Directions: Scan the entries below. Return every line that includes "используется".

*** The data ***

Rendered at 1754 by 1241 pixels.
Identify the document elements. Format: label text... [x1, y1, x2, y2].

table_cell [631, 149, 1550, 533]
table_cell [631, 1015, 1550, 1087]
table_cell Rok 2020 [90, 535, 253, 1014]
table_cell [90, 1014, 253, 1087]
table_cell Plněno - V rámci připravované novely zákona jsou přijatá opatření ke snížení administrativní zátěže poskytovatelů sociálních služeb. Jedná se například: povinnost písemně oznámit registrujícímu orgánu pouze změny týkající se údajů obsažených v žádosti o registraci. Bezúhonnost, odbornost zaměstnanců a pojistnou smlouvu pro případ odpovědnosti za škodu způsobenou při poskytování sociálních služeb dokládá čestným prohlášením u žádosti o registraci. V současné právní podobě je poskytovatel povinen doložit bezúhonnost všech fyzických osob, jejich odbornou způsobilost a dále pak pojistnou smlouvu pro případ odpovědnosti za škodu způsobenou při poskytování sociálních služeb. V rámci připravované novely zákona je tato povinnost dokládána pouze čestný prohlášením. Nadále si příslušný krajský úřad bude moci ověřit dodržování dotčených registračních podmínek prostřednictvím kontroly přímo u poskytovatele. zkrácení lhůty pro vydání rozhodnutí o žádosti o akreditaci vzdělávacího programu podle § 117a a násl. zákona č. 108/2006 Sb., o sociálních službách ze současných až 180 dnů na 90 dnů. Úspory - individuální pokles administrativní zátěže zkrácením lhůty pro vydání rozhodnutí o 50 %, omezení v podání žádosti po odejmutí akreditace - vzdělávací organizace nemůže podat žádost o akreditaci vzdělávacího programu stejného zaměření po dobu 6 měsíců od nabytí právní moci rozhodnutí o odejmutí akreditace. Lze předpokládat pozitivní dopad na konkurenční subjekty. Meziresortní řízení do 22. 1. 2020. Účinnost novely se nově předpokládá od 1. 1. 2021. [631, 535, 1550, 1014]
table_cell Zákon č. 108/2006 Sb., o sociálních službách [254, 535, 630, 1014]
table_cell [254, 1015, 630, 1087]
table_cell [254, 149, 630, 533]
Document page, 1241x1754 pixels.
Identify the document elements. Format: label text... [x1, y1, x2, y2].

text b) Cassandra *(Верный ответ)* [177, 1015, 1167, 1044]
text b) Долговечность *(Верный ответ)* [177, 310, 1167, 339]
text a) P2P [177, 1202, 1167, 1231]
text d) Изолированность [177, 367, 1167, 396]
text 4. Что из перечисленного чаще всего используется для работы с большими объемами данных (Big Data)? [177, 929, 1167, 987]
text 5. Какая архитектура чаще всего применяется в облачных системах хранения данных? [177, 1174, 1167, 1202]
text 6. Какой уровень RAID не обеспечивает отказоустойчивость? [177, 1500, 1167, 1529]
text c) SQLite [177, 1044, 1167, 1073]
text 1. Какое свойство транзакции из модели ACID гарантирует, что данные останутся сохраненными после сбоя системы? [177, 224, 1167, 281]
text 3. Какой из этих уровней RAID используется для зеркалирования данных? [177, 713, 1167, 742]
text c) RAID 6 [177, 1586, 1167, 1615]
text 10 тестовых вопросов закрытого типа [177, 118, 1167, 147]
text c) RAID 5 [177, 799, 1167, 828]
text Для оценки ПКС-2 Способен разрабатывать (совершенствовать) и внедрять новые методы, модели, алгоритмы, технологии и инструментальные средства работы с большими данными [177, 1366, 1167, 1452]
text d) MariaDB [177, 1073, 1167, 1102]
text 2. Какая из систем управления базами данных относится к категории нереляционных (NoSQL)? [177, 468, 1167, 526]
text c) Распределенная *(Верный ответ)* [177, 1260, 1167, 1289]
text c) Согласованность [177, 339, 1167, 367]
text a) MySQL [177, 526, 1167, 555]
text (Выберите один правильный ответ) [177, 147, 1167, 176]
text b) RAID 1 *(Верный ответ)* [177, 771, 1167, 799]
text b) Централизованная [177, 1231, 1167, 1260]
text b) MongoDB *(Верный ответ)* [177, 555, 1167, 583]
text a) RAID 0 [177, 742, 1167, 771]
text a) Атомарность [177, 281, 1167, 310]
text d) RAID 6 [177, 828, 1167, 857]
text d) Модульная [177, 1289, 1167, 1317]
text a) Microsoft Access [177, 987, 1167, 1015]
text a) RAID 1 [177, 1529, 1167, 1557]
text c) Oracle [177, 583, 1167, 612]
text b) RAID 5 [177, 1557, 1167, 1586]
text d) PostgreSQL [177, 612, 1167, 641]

*** End of The data ***

Result:
text 4. Что из перечисленного чаще всего используется для работы с большими объемами данных (Big Data)? [177, 929, 1167, 987]
text 3. Какой из этих уровней RAID используется для зеркалирования данных? [177, 713, 1167, 742]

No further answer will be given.